Tuttavia Ungaretti è cosciente che il lessico consueto e il linguaggio razionale non sono adeguati a spiegare la verità profonda dell’essenza umana: deve accontentarsi di offrire qualche frammento rivelatore di un segreto che non può essere colto e svelato del tutto. Le parole, cioè, sono un nulla (v. 6), nient’altro che un fragile reperto di una materia incommensurabilmente più ardua; eppure quel nulla è al tempo stesso qualcosa di importante, preziosa testimonianza di verità, messaggio autentico da comunicare e condividere con il prossimo.

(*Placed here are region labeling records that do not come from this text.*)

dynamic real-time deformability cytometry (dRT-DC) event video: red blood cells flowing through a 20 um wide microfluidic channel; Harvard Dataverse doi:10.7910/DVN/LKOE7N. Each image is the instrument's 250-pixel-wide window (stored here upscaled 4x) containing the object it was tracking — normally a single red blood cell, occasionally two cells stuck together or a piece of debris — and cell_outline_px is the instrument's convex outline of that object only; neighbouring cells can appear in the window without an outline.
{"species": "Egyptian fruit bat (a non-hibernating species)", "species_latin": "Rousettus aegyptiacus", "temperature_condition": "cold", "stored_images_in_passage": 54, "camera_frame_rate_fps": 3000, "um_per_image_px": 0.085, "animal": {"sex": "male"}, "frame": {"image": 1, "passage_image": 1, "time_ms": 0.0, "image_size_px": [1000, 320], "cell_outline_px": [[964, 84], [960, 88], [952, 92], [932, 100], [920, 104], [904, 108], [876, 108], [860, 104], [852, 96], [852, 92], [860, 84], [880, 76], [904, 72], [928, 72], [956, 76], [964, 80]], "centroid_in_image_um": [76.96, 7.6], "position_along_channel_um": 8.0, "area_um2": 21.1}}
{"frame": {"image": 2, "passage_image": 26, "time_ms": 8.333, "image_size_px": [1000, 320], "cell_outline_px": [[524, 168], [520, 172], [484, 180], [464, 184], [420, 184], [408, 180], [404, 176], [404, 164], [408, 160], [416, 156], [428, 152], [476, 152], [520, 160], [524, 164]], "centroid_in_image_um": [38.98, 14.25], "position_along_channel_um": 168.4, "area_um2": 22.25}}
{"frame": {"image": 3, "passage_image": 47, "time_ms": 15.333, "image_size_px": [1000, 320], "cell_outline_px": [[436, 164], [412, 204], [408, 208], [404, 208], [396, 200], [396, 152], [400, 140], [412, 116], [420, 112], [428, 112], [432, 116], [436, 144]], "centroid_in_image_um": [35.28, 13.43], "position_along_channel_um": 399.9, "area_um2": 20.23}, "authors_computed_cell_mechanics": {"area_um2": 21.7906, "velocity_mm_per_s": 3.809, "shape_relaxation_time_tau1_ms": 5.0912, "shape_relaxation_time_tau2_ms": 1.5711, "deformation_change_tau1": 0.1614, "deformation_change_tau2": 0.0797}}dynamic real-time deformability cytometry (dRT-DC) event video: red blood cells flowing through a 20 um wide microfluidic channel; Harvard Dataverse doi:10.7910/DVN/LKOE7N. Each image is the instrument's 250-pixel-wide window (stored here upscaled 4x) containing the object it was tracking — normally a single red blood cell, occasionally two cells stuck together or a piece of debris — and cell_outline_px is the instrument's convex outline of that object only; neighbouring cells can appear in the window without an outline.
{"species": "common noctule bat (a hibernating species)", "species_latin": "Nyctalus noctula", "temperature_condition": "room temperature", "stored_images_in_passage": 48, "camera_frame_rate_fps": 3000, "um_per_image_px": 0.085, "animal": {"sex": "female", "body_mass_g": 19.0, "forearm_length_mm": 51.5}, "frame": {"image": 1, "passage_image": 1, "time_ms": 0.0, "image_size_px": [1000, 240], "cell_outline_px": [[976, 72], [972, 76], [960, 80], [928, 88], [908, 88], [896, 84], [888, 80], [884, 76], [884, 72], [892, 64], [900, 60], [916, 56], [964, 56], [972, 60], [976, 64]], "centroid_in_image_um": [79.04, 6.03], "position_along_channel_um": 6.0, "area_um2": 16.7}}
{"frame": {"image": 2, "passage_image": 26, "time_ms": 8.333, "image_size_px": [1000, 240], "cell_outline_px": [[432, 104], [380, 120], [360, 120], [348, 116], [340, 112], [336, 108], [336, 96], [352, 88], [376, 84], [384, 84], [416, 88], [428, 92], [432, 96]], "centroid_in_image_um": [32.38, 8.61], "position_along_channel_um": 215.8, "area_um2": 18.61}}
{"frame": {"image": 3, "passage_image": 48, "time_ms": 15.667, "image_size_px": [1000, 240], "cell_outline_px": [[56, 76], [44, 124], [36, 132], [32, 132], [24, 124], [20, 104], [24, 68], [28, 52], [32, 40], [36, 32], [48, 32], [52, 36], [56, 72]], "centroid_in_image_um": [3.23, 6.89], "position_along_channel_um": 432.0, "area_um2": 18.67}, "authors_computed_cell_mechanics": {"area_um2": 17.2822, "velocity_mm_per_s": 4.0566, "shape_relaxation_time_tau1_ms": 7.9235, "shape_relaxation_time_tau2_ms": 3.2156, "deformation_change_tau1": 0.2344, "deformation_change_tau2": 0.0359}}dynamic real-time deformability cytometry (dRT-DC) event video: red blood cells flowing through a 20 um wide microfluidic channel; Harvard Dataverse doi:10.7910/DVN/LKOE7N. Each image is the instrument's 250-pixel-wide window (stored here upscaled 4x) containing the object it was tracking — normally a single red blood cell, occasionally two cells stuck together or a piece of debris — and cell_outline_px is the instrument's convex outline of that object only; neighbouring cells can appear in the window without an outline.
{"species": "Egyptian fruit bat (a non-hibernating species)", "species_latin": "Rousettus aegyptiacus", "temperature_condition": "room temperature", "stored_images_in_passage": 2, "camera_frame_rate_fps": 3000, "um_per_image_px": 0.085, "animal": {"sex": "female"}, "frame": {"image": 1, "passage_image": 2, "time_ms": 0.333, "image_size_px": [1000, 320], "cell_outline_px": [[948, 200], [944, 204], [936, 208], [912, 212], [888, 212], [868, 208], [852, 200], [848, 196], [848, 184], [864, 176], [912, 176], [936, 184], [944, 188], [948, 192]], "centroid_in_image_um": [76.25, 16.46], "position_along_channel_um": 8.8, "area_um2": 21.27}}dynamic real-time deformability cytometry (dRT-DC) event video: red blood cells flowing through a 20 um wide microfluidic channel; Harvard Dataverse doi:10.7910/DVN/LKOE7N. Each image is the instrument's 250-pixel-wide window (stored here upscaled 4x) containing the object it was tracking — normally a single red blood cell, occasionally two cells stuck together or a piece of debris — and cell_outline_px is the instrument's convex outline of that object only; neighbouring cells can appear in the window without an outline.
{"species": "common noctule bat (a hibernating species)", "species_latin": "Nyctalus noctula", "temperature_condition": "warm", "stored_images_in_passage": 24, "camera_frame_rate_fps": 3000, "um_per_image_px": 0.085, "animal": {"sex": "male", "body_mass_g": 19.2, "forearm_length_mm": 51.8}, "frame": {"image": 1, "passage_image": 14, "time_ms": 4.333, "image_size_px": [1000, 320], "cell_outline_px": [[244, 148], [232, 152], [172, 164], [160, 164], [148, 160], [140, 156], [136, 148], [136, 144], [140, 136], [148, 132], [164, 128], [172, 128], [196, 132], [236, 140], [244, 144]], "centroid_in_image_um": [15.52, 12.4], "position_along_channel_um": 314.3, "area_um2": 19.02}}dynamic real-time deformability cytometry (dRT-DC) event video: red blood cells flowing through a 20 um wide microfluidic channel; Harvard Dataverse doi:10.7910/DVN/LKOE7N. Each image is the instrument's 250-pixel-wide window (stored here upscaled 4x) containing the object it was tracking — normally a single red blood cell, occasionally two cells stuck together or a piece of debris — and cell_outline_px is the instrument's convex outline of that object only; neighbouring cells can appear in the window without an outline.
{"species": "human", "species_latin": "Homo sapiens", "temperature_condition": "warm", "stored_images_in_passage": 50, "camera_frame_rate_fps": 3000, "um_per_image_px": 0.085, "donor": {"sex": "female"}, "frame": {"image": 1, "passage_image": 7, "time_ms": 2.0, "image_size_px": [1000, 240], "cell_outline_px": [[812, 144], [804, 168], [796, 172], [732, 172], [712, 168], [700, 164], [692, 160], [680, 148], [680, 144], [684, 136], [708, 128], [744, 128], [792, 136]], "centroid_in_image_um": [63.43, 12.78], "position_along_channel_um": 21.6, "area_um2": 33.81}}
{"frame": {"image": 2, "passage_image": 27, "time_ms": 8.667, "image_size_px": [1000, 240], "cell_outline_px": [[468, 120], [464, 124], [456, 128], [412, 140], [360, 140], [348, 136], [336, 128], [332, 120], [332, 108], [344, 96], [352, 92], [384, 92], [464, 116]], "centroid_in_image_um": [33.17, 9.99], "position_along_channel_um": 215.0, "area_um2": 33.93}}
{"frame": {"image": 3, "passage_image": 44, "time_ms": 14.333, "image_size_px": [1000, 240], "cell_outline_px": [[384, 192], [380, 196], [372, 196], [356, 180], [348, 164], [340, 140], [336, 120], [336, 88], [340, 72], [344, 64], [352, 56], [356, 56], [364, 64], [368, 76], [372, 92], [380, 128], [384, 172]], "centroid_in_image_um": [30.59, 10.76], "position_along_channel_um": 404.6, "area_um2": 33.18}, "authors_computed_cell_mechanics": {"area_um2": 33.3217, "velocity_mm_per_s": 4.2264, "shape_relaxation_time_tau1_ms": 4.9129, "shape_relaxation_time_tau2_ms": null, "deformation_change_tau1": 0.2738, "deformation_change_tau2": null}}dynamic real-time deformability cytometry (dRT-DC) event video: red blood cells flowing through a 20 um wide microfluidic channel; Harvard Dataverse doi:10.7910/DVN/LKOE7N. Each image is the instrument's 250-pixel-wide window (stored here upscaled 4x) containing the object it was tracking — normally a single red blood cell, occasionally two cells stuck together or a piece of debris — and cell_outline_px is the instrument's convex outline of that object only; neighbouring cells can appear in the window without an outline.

La poesia acquista così una funzione fondamentale, che consiste nella sua valenza di iniziazione e di rito: rivelare la realtà che giace sotto le parvenze del vivere e che non è conoscibile con gli strumenti ordinari della ragione; scandagliare in profondità per cercare nell’abisso della psiche un’illuminazione folgorante. In quest’ottica al poeta viene concessa ancora la privilegiata capacità di comprendere l’alfabeto del mondo, decifrandone come un veggente o un oracolo segnali e codici. Non a caso egli disperde (v. 3) i suoi canti come al vento disperdevano i propri responsi i sacerdoti orfici e le sibille dell’antichità.

Le scelte stilistiche

Il bagaglio lessicale alto della lirica tradizionale italiana è archiviato, ma la semplicità riguarda solo il lessico: la poesia comunica un significato oscuro, da decifrare all’interno di una sequenza sintattica frantumata. Per coglierne il senso, il lettore non può prescindere dal titolo, che va considerato parte integrante del testo, come suggerisce l’attacco lirico in medias res. Qui troviamo il primo deittico della lirica (Vi arriva), seguito da altri due, accostati in antitesi (questa poesia, v. 4; quel nulla, v. 6), per marcare il senso di indeterminatezza che caratterizza la misteriosa e inafferrabile ambiguità della poesia.

VERSO LE COMPETENZE

COMPRENDERE

1 Riassumi il contenuto della poesia.

ANALIZZARE

2 Qual è il soggetto dell’espressione mi resta (v. 5)?

3 Nella seconda strofa compaiono accostamenti tra termini apparentemente antitetici: individuali.

INTERPRETARE

4 Quali azioni svolge il poeta nella prima strofa? Con quali significati simbolici?

5 Qual è il ruolo che Ungaretti attribuisce in questi versi alla figura del poeta?

6 La poesia è per Ungaretti ciò che resta di quel nulla / d’inesauribile segreto (vv. 5-7). Quale relazione possiamo stabilire fra questa idea e la sua ricerca della brevità ed essenzialità?